Once, Miranda hadn’t minded being alone. She’d even enjoyed the silence, the peace of a house all to herself. Now she craved the simple presence of another human being. Even a dog would be nice. She’d have to think about getting one, a large one. A dog wouldn’t desert her the way most of her friends had. The way Chase had.

She set down her fork, her appetite instantly gone. Where was he now? Probably sitting in that house on Chestnut Street, surrounded by all the other Tremains. He’d have Evelyn and the twins to keep him company. He wouldn’t be alone or lonely. He would be just fine without her.

In anger she rose to her feet and slid the remains of her salad into the trash. Then she started for the door, determined to get outside, to run around the block, anything to escape the house.

At the front door she halted. A visitor stood on the porch, hand poised to ring the bell.

“Jill,” whispered Miranda.

This was not the cool, unflappable Jill she knew. This Jill was white-faced and brittle.

“Annie’s not here right now,” said Miranda. “She…should be back any minute.”

“You’re the one I came to see.” Without warning Jill slipped right past into the living room and shut the door behind her.

“I—I was just on my way out.” Miranda edged slowly for the door.

Jill took a sidestep, blocking her way. For a moment she stood there, regarding Miranda. “It’s not as if I haven’t been punished,” she said softly. “I’ve done everything I could to put it behind me. Everything. I’ve worked like a madwoman these last five years. Built the
Herald
into a real newspaper. You think Richard knew what he was doing? Of course not! He relied on me.
Me.
Oh, he never admitted it, but he let me run the show. Five years. And now you’ve ruined it for me. You’ve already got the police shoveling up old dirt. You think the Tremains will keep me on? Now that they know? Now that everyone knows?”

“I wasn’t the one. I didn’t tell Lorne.”


You’re
the reason it’s all come up! You and your pathetic denials! Why don’t you just admit you killed him? And leave the rest of us out of it.”

“But I didn’t kill him.”

Jill began to pace the room. “I’ve sinned, you’ve sinned. Everyone has. We’re all equal. What sets us apart is how we live with our sins. I’ve done the best I could. And now I find it’s not good enough. Not good enough to erase what happened….”

“Did Richard know? About San Diego?”

“No. I mean, yes, in the end. He found out. But it didn’t matter to him—”

“It didn’t matter that you killed a man?”

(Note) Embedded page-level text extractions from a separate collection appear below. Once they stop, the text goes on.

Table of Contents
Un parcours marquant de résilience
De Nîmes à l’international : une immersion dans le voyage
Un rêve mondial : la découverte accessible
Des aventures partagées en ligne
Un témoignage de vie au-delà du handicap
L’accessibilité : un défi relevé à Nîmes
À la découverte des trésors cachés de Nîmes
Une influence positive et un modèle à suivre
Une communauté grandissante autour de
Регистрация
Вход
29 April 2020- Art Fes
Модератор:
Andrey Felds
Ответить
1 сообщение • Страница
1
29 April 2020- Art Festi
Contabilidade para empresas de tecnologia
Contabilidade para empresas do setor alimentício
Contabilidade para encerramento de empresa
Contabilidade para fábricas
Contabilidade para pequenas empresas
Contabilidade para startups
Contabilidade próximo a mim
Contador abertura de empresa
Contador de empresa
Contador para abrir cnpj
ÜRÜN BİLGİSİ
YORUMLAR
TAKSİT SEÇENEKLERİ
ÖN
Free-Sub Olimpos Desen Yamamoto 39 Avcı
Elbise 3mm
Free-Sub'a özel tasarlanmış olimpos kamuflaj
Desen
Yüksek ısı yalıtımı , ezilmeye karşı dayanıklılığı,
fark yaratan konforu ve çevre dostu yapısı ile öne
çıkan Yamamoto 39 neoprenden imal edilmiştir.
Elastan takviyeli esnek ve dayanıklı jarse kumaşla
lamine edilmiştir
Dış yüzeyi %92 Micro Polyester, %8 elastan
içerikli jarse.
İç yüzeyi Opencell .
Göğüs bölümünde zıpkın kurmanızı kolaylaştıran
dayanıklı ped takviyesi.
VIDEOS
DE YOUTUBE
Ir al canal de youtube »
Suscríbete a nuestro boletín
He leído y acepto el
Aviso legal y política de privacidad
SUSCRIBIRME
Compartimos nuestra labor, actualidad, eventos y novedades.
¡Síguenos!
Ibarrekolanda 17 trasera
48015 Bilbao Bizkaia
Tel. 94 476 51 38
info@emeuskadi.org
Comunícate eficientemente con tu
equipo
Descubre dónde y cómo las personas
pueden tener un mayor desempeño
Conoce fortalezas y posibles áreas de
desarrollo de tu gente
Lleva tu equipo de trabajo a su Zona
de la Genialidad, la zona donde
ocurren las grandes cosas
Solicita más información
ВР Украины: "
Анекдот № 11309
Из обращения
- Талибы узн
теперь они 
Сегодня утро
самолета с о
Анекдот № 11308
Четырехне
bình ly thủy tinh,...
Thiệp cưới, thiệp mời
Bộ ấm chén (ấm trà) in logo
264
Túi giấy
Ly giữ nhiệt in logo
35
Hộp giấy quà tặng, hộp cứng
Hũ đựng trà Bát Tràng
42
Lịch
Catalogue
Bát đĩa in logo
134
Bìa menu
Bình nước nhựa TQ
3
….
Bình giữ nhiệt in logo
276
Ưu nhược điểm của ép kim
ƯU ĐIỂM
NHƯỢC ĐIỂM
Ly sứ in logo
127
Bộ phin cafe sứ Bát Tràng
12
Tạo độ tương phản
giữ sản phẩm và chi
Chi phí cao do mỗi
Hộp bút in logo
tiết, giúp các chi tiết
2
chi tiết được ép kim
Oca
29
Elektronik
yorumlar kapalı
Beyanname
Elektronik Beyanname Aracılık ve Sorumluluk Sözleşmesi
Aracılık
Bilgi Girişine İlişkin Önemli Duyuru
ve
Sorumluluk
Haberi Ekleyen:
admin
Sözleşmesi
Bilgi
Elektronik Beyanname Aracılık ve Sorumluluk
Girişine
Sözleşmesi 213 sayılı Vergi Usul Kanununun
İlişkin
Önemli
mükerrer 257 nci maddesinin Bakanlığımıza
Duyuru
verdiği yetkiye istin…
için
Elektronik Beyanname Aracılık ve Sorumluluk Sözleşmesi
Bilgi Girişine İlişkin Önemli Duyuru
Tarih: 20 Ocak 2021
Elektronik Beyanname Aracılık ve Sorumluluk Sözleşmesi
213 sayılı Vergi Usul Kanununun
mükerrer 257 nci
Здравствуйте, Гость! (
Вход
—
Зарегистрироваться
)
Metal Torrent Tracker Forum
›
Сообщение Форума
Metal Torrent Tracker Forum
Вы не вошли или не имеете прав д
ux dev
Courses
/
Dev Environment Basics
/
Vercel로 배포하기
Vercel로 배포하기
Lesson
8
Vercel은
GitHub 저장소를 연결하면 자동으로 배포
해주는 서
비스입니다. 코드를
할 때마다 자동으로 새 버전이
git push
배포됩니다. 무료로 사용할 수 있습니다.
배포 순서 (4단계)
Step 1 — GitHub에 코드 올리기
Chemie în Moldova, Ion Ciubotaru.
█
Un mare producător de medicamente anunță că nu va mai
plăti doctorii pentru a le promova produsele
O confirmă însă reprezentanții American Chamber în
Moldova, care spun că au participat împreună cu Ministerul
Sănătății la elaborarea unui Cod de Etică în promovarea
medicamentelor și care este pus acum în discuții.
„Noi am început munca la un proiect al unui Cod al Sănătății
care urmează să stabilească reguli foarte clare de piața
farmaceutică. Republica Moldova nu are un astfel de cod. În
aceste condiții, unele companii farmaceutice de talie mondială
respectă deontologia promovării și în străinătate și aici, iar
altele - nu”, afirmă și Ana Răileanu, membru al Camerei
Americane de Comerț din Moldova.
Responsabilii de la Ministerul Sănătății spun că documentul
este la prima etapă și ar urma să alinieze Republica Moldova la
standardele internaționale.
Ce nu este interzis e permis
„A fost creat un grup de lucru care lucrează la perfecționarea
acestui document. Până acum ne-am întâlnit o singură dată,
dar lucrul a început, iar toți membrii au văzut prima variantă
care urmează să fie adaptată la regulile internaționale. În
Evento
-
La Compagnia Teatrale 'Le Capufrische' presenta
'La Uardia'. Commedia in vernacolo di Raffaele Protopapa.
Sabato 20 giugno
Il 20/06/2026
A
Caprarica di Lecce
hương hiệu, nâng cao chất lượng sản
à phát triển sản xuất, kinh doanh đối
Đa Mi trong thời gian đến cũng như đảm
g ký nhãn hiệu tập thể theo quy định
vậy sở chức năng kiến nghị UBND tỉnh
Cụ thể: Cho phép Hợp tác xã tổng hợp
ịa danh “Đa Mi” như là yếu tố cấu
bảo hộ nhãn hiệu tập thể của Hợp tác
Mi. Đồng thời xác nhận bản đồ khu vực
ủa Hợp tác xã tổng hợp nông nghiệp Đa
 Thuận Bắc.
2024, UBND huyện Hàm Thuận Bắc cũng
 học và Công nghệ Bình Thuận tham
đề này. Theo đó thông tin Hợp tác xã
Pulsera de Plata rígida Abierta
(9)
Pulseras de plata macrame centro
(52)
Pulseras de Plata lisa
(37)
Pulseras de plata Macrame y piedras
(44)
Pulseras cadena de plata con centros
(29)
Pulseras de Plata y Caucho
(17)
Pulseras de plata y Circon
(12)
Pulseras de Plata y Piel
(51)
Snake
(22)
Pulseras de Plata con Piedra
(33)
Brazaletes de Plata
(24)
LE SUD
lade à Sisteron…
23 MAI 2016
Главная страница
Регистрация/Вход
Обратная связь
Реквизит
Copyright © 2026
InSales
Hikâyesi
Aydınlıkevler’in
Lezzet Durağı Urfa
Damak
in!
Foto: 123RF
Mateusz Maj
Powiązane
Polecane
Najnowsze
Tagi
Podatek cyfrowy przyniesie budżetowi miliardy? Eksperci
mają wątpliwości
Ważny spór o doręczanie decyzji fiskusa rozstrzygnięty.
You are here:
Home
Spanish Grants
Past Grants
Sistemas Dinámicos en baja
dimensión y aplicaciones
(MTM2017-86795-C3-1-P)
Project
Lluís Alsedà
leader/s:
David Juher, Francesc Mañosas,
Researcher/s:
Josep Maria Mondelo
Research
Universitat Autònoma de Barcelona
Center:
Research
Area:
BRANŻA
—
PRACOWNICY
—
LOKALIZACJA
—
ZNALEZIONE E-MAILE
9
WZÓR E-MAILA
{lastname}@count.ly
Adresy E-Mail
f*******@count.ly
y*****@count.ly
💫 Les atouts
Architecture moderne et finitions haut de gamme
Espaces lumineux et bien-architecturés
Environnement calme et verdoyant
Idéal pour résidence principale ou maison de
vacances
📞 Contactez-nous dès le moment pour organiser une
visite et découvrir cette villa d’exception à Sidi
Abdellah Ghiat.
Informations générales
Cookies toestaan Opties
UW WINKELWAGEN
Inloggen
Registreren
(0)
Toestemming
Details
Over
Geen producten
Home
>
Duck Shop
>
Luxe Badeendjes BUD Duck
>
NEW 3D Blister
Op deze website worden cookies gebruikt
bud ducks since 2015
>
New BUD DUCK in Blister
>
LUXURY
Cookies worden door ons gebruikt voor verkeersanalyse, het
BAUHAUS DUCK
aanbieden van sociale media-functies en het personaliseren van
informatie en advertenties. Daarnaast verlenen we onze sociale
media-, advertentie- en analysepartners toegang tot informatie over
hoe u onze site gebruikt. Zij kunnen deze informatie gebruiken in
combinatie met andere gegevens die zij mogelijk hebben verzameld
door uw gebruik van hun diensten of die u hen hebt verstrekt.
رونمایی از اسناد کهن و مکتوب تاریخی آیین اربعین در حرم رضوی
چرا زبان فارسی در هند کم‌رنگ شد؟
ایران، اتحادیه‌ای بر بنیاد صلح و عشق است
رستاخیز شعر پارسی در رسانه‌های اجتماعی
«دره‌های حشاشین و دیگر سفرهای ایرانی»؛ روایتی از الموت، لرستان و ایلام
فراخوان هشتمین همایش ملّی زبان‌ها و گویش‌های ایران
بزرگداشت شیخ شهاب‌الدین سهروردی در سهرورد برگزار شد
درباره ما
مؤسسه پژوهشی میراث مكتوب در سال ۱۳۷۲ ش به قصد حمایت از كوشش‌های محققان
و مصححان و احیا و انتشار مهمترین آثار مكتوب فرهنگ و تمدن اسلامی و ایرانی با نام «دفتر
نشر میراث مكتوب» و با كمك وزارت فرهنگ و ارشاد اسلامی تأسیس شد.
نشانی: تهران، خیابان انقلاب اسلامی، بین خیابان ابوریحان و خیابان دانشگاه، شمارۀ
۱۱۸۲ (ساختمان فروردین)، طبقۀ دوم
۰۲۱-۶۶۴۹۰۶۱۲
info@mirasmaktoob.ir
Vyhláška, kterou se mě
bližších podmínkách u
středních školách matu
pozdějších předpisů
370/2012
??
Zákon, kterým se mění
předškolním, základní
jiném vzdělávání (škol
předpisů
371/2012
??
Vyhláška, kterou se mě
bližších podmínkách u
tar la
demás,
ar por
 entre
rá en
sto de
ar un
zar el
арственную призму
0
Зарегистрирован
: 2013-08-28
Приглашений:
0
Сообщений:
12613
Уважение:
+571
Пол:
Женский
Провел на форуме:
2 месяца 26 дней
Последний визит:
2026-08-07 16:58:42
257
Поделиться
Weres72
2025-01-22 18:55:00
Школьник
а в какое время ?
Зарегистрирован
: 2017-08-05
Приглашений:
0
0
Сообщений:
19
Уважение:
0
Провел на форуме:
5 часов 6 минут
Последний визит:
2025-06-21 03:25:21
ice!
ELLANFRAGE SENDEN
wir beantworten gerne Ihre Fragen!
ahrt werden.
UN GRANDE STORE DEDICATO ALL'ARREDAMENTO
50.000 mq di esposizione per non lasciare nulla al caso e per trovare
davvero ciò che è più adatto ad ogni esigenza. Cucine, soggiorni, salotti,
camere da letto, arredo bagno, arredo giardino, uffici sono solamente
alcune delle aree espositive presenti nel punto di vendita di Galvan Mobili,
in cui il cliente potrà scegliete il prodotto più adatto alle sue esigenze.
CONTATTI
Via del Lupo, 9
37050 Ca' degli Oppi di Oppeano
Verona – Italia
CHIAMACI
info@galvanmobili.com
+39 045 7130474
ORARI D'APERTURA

“He understood the circumstances. Richard was good that way.” She let out a shaky laugh. “After all, he himself wasn’t above a little sinning.”

Miranda paused, gathered the courage for her next question. “You had an affair with him, didn’t you?”

Jill’s response was a careless shrug. “It didn’t mean anything. It was years ago. You know, the new girl on the block. He got over it.” She snapped her fingers. “Just like that. We stayed friends. We understood each other.” She stopped pacing and turned to look at Miranda. “Now Lorne wants to know where I was the night Richard was killed. He’s asking
me
to come up with an alibi! You’re casting the blame all around, aren’t you? To hell with who gets hurt. You just want off the hook. Well, sometimes that’s not possible.” She moved closer, her gaze fixed on Miranda, like a cat’s on a bird. Softly she said, “Sometimes we have to pay for our sins. Whether it’s an indiscreet affair. Or murder. We pay for it. I did. Why can’t you?”